Nov. 23 (UPI) -- Egyptian authorities on Saturday unveiled a public display of mummified animals in Cairo, near the Saqqara necropolis where they were discovered.
Last year archaeologists found a cache of mummified cats, crocodiles, cobras and birds in an ancient necropolis near the Step Pyramid of Saqqara, south of the capital.
The cache included five animals that, according to the Egyptian Ministry of Antiquities, are very likely lion cubs.
An announcement on the ministry's Facebook page said a CT-scan revealed that, based on the size and shape of the bones, they are 95 percent certain they belong to lion cubs, but "more studies will be carried out."

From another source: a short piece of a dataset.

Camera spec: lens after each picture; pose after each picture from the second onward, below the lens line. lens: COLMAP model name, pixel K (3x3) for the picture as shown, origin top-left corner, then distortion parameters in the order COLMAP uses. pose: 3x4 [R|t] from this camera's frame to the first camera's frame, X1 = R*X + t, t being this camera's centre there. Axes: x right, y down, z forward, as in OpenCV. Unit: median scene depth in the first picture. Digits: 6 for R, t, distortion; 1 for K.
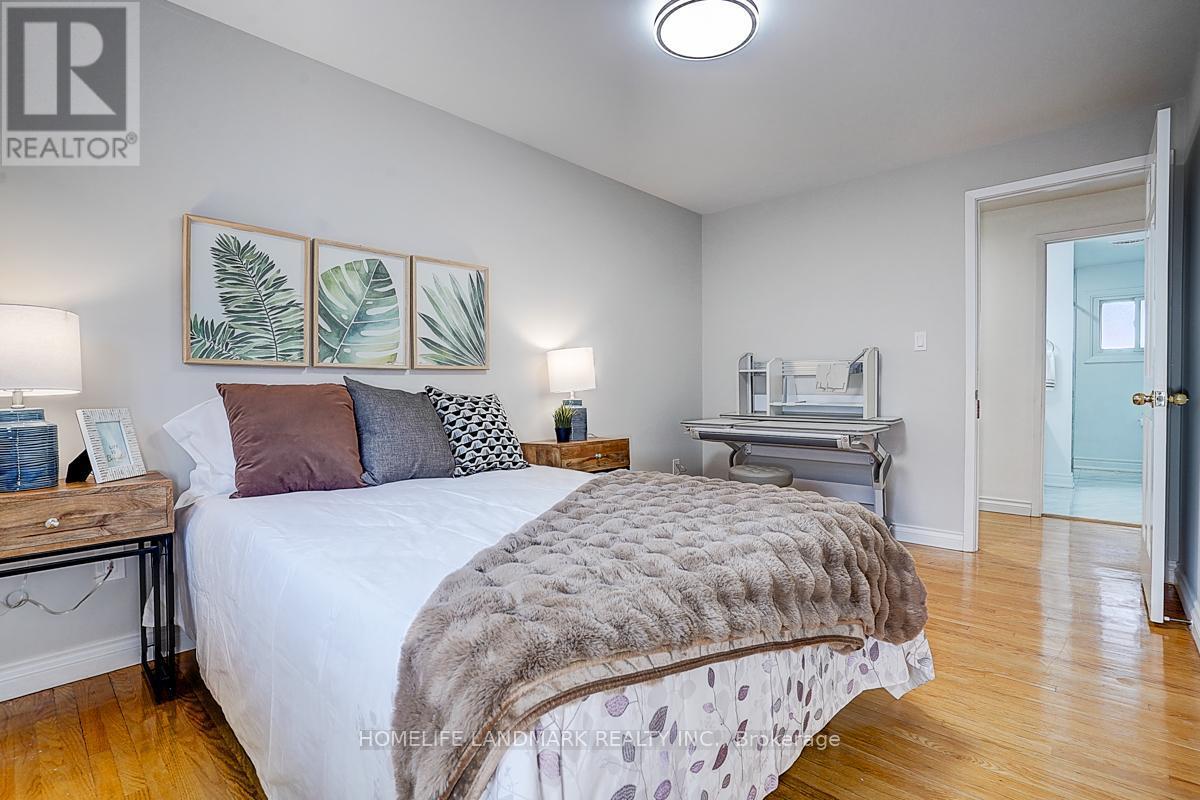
lens RADIAL K [[558.5, 0, 598.7], [0, 558.5, 404.0], [0, 0, 1]] dist [-0.054048, 0.016146]
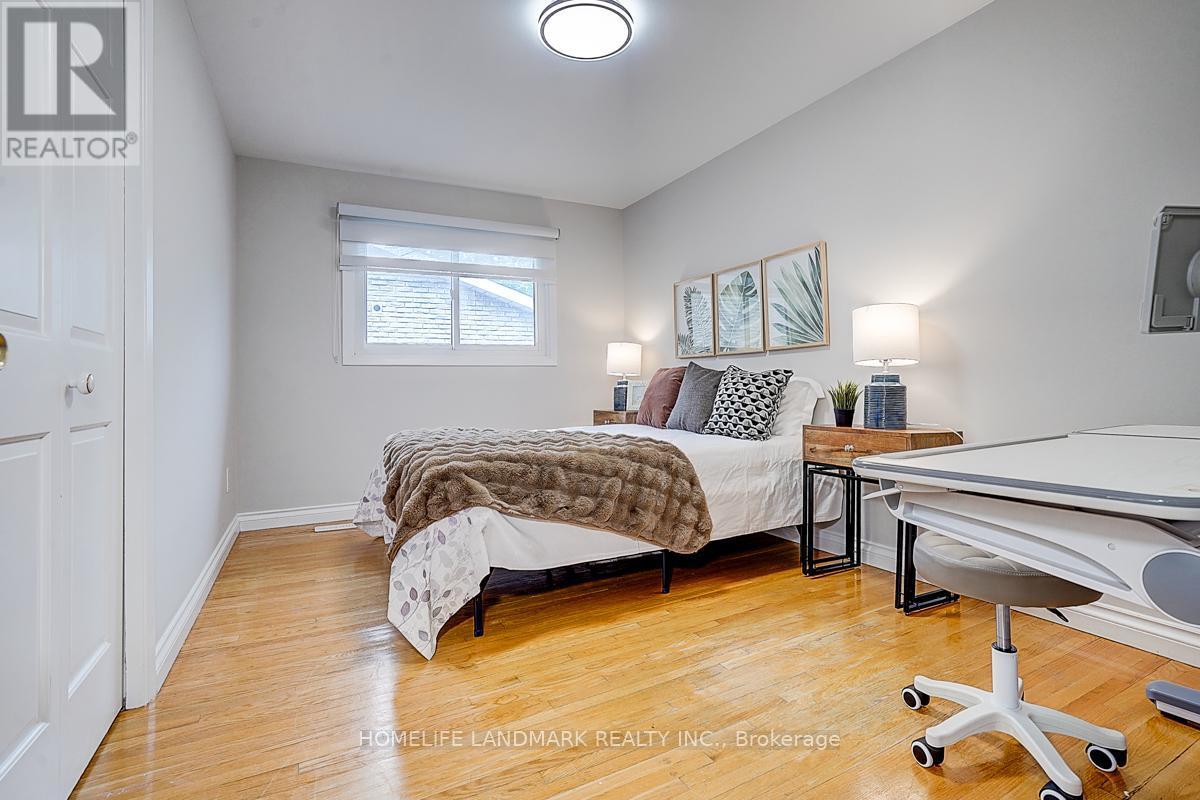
lens RADIAL K [[558.5, 0, 601.1], [0, 558.5, 397.7], [0, 0, 1]] dist [-0.054048, 0.016146]
pose [[-0.312617, 0.051819, -0.948465, 0.918315], [0.022136, 0.998637, 0.047264, -0.024207], [0.949621, -0.006220, -0.313338, 0.990728]]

Egyptian minister of antiquities Khaled al-Anany told reporters Saturday that if the mummies are fully confirmed to be lion cubs, it would mark the first time lion cub mummies -- rather than skeletons -- have ever been found.
In addition to mummified animals, the display includes artifacts such as sculptures, wooden boxes and several scarab amulets, as well as a collection of papyri decorated with drawings of the Egyptian goddess Tawert.
Situated about 18 miles south of Cairo, Saqqara is an ancient burial ground that served as the cemetery for the city of Memphis, which was Egypt's capital for more than 2,000 years. Archaeologists say Saqqara was an active burial ground for about 3,000 years.